Вспомнилась невольно фраза ненавистника Джавдета — невозмутимого пастуха Саида из старого кинофильма. Хотелось улыбнуться и сказать: «…Стреляли» но я только показал простреленный тактблок, кивнув на пленного:
— Гость наш машинку попортил, но взамен, обещал поднести наши вещички. Путь не близкий, я согласился.
Угрюмый согласно кивнул и вдруг от души врезал американцу в ухо. Тот покатился наземь, но снова взлетел на ноги от моего пинка, так и замер шатаясь и постанывая. Эдик снял с пояса нож и сказал:
— Дельная мысль, обыскать его надо…
После тщательного обыска пленного и уничтожения двух чипов слежения в каблуке левого ботинка и под подкладкой куртки, я снова оставив амера под присмотром Угрюмого смотался за рюкзаком, заодно оставив на «фишке» растяжку под рюкзаком пленного. К тому времени стало немного светлее, а когда мы тронулись в обратный путь к точке вывода, серый рассвет уже окончательно разогнал сумерки и идти стало значительно легче.
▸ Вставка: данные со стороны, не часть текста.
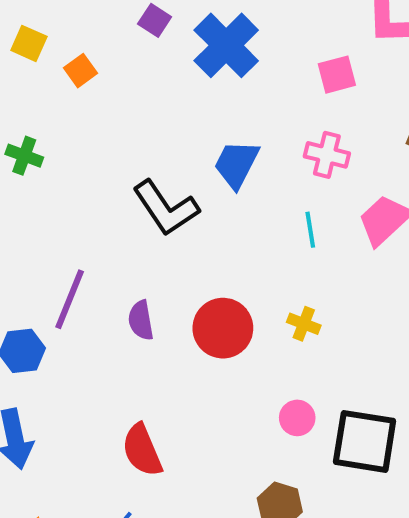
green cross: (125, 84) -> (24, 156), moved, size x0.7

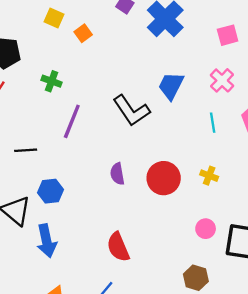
pink cross: (327, 155) -> (222, 80), turned 30
purple line: (70, 299) -> (72, 121), moved

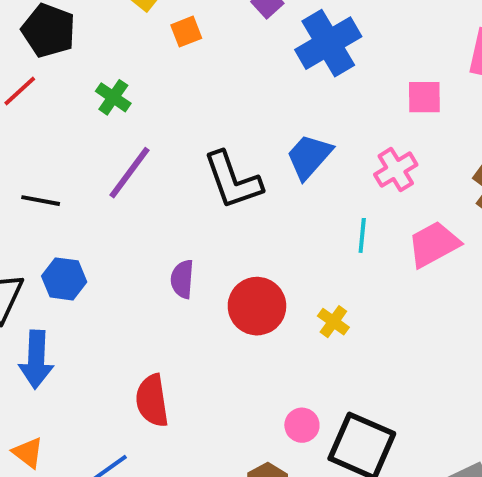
pink circle: (206, 229) -> (302, 425), moved

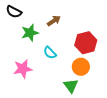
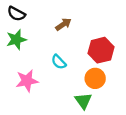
green star: (30, 33) -> (16, 40), moved

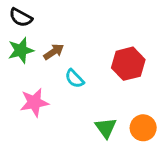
brown arrow: (63, 24) -> (54, 52), moved
orange circle: (95, 78) -> (143, 128), moved

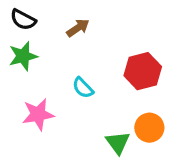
brown arrow: (54, 52) -> (78, 28), moved
orange circle: (143, 128) -> (149, 128), moved

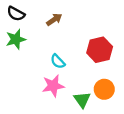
pink star: (38, 114) -> (53, 86), moved

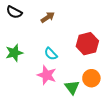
green star: (16, 39) -> (14, 53), moved
pink star: (53, 86) -> (47, 75), turned 30

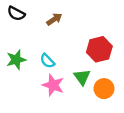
cyan semicircle: (51, 54) -> (47, 61), moved
green triangle: (72, 87) -> (82, 77), moved

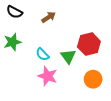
green star: (16, 60) -> (12, 42), moved
green triangle: (82, 77) -> (68, 56), moved

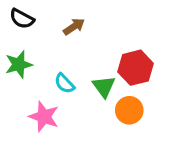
pink star: (48, 76) -> (44, 117), moved
orange circle: (93, 79) -> (129, 110), moved

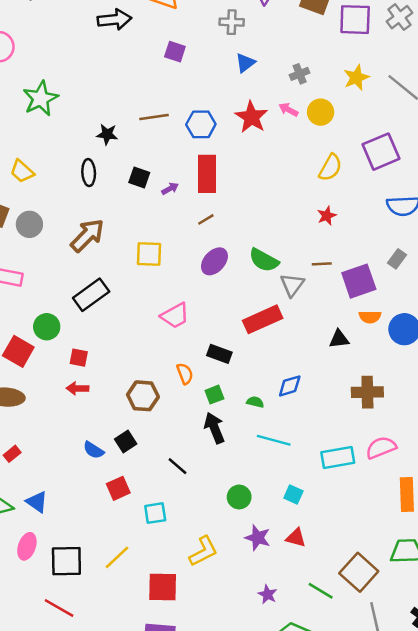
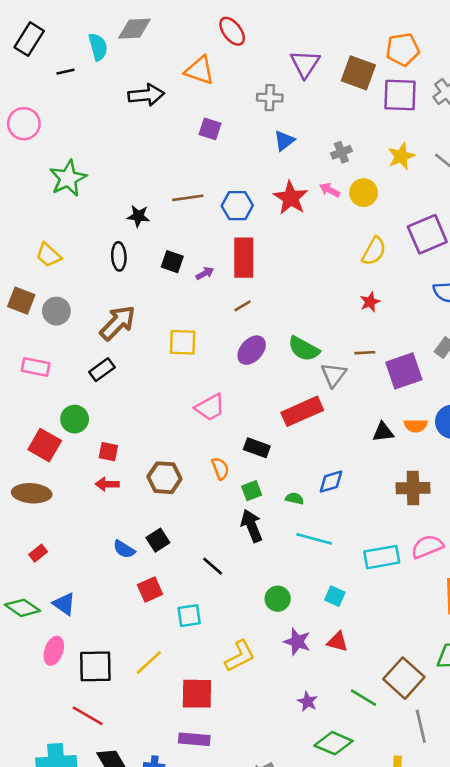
black rectangle: (91, 295) -> (102, 370), moved, size x0.7
orange semicircle: (370, 317) -> (416, 426), moved
brown hexagon: (143, 396) -> (164, 478), moved

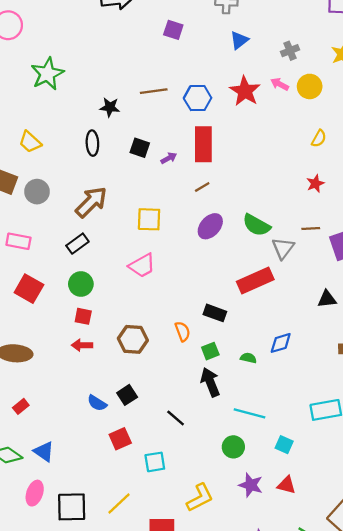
yellow semicircle: (374, 251) -> (319, 138), size x0.7
pink trapezoid: (210, 407) -> (142, 266), moved
green circle: (75, 419) -> (81, 284), moved
red square: (45, 445) -> (29, 289), moved
cyan line: (314, 539) -> (250, 413), moved

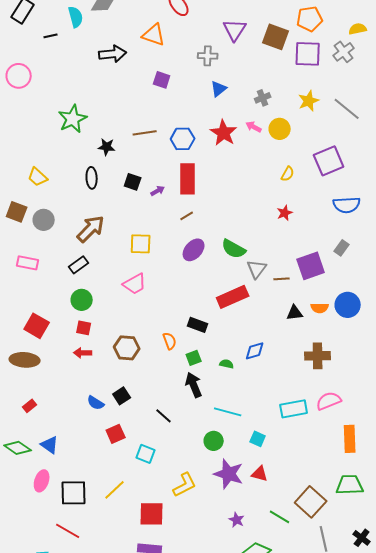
green star: (47, 74) -> (73, 119), moved
brown line: (311, 229) -> (282, 279), moved
red square: (29, 289) -> (37, 326), moved
cyan square: (155, 462) -> (146, 454), turned 30
purple star: (251, 485) -> (229, 474), size x1.4

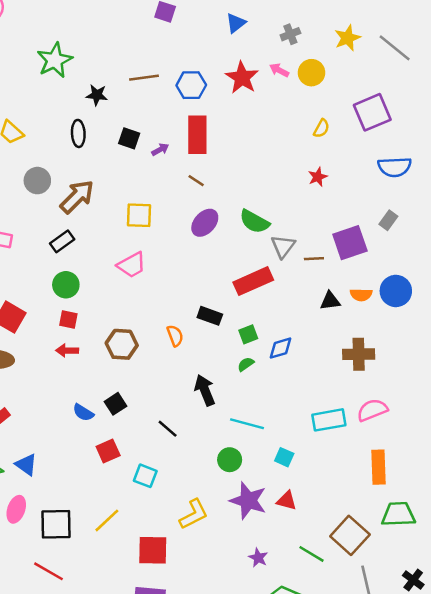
brown line: (187, 216) -> (196, 181), turned 64
gray circle: (44, 220) -> (37, 181), moved
green square: (194, 358) -> (248, 334), moved
green semicircle: (227, 364) -> (246, 364), turned -48
orange rectangle: (350, 439) -> (378, 467), moved

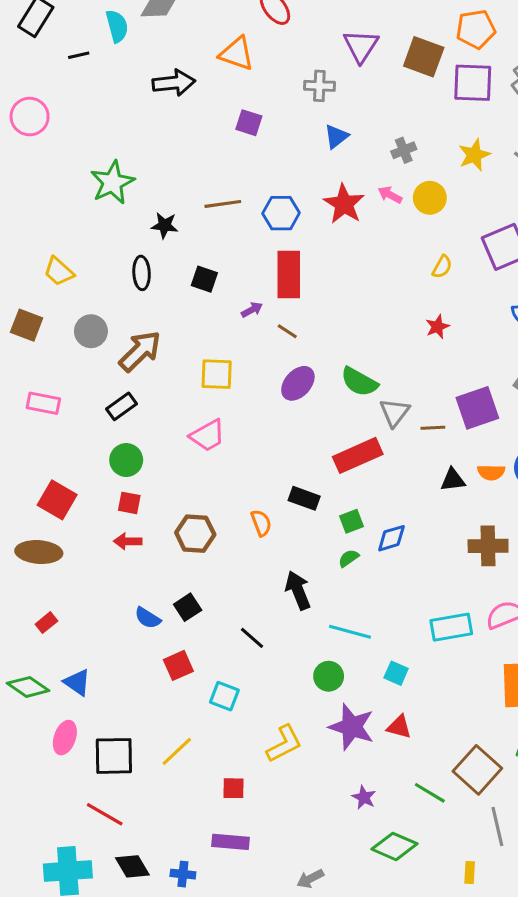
purple arrow: (160, 150) -> (252, 310), moved
red square: (153, 550) -> (234, 788), size x0.6

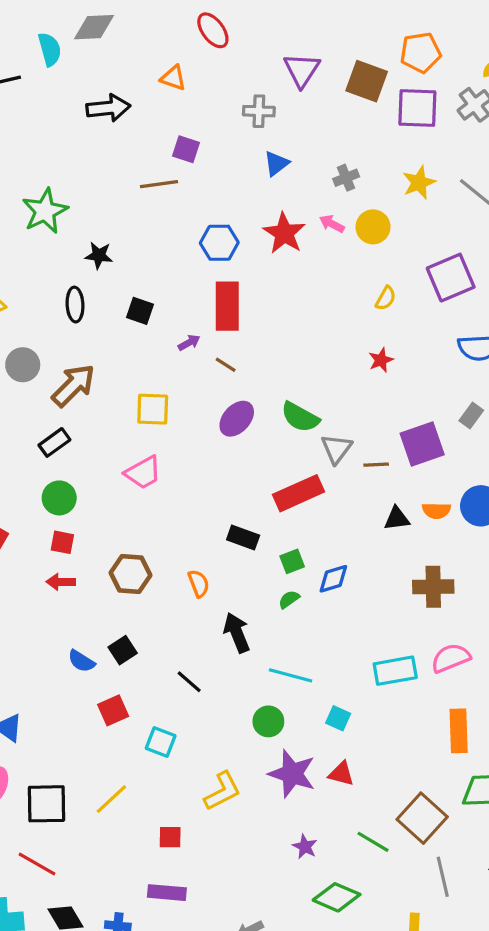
orange triangle: (237, 54) -> (173, 78), size x0.7
brown line: (223, 204) -> (159, 184), moved
orange semicircle: (261, 523) -> (199, 584), moved

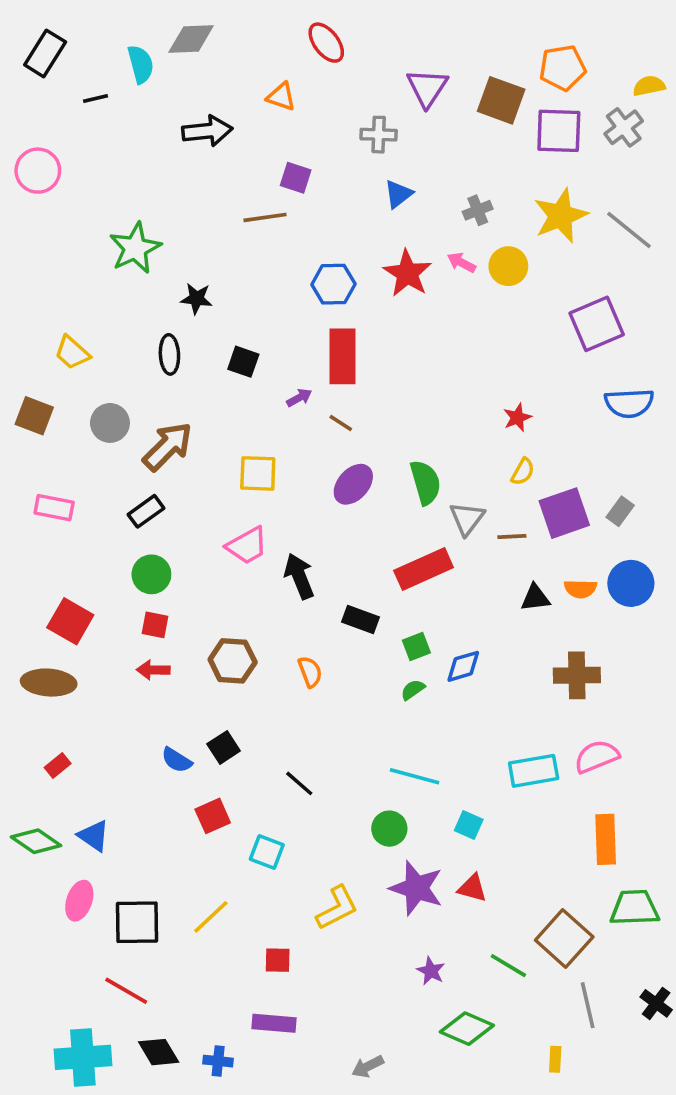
yellow star: (419, 182) -> (561, 216), size x1.4
yellow semicircle: (386, 298) -> (523, 472), moved
gray rectangle: (471, 415) -> (620, 511), moved
green semicircle: (300, 417) -> (425, 482), turned -135
black arrow: (237, 633) -> (299, 576), moved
Амер, нагруженный нашими пожитками уныло но шустро семенил в середине колонны, надёжно привязанный к моему поясу обрезком страховочного троса. Несколько раз мы прятались в развалинах от приближавшегося стрёкота американских вертолётов, но так ни одного разглядеть не получилось. К воронке служившей точкой ожидания мы вышли через шесть часов непрерывного бега, я почти полностью выдохся, рана на ноге открылась, я чувствовал как бельё намокает от крови. Эдик набрал код на своём тактблоке и произнёс:
— Буг семьдесят один, здесь Ольха три… Буг, ответь Ольхе…
Минуты две ничего не происходило, моряк напряжённо вслушивался в эфир, твердя как заклинание форму вызова группы обеспечения. Во рту пересохло, но достать флягу это значит двинуться с места. Зачерпнув пригоршню обманчивого и пушистого белого снежка с откоса воронки, я бросил холодную массу в рот и тут же сплюнул. Снег имел железисто-бензиновый, горький привкус, так пахло всё в оплавленных развалинах городка. Этот же удушливо-едкий привкус имел воздух вокруг. Краем уха я услышал подозрительный шорох и успел даже вскинуть автомат. Пленный напрягся, пытаясь перекатиться с линии огня в сторону. Вдруг сверху, скатился небольшой заряд снега и комья земли, а следом в воронку упало три белые фигуры. От выстрела меня удержал знакомый голос:
— Бля, как же жить прикольно, братуха! Не стреляй земляк, это я — Женька!..
Из-под маски на меня смотрели весёлые синие глаза ефрейтора Селянинова. С ним было ещё двое бойцов, которых я в лицо не знал. Женька дождался пока мы с угрюмым опустим оружие и вполголоса заговорил:
— Поминки по вам уже справили… вижу, зря они это.
Глухим от затаённой боли голосом Угрюмый цедя каждое слово произнёс, при этом крепко стиснув ствол пулемёта:
— Не зря… нас почти нет…
Потом мы волоком перетащили пленного в замаскированный ход сообщения, который как оказалось был всего в паре метров слева от воронки. Нас встречал взводный Хамидулин и сам комроты. Говорил только Угрюмый, я же молча смотрел в сторону отчётливо видных в рассеянном свете утра развалин городка. Ещё пятнадцать смертей, ещё один неоплаченный сполна долг. Мёртвых теперь больше, чем живых, но зато я знаю где свила гнездо та змея, о которой говорил санитар Фархад.